In the entries below, find the line with "где је 𝓕(□)" and the line with "Иван Димитријевић Једначине". Reproduce those two lines and every line between them exactly, and nothing more.

Start of Given records

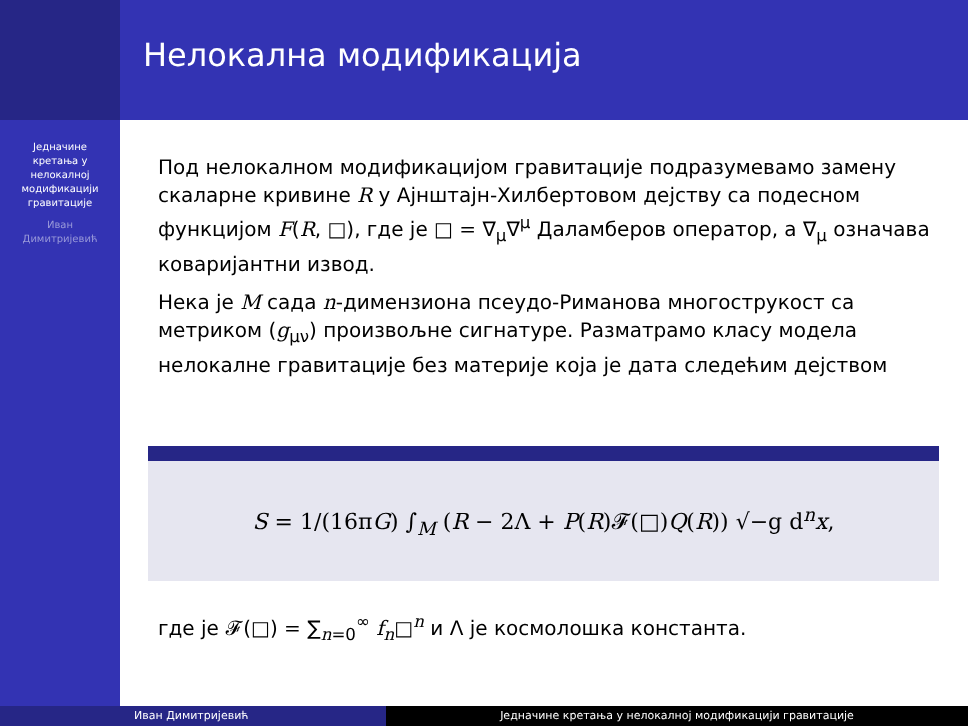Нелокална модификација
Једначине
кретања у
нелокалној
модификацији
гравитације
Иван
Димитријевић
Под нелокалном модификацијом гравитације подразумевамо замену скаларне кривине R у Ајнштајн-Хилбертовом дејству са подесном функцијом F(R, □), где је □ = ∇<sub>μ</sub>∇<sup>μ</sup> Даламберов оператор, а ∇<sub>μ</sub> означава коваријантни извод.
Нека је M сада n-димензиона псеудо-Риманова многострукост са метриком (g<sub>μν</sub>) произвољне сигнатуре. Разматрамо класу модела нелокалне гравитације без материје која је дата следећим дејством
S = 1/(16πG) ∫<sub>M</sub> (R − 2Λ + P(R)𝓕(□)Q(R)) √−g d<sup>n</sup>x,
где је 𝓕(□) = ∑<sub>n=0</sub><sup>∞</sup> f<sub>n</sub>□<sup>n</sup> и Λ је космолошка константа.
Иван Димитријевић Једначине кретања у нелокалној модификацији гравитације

End of Given records
Start of Given records

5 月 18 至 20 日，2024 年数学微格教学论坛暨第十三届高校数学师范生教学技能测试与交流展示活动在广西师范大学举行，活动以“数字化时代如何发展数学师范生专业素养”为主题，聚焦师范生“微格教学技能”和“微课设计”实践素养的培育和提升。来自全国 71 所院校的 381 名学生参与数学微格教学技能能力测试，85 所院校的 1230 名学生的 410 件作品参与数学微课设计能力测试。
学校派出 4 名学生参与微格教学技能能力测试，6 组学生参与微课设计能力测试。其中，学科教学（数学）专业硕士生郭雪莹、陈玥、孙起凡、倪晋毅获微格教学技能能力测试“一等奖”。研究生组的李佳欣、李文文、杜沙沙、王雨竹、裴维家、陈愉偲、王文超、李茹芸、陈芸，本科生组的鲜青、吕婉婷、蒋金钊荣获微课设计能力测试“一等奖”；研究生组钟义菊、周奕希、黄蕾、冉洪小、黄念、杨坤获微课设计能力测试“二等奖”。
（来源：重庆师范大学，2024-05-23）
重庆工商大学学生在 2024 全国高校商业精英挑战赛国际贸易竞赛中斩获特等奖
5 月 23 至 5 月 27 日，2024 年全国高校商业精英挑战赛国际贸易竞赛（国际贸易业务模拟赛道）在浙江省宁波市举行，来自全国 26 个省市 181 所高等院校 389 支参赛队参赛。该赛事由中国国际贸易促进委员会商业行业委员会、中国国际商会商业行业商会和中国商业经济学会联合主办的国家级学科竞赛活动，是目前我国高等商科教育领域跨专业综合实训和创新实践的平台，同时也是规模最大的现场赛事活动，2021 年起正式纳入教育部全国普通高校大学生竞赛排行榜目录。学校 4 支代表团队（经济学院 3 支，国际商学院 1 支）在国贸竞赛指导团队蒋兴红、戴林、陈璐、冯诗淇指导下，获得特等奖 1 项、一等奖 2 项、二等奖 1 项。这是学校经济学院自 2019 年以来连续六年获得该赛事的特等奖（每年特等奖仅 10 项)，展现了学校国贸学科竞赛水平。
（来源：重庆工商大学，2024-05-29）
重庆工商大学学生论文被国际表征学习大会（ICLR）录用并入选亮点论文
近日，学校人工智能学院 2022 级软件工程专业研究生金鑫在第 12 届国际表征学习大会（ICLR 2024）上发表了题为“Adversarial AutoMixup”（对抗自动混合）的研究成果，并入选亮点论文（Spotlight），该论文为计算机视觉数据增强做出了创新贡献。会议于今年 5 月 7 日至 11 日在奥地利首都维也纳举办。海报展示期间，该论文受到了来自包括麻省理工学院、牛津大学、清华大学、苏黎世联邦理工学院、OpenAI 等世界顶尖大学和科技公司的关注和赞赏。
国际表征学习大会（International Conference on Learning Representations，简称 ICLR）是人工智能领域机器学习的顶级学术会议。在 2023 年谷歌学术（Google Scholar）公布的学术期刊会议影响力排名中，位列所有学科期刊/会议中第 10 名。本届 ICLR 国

End of Given records

**Task answer**
где је 𝓕(□) = ∑<sub>n=0</sub><sup>∞</sup> f<sub>n</sub>□<sup>n</sup> и Λ је космолошка константа.
Иван Димитријевић Једначине кретања у нелокалној модификацији гравитације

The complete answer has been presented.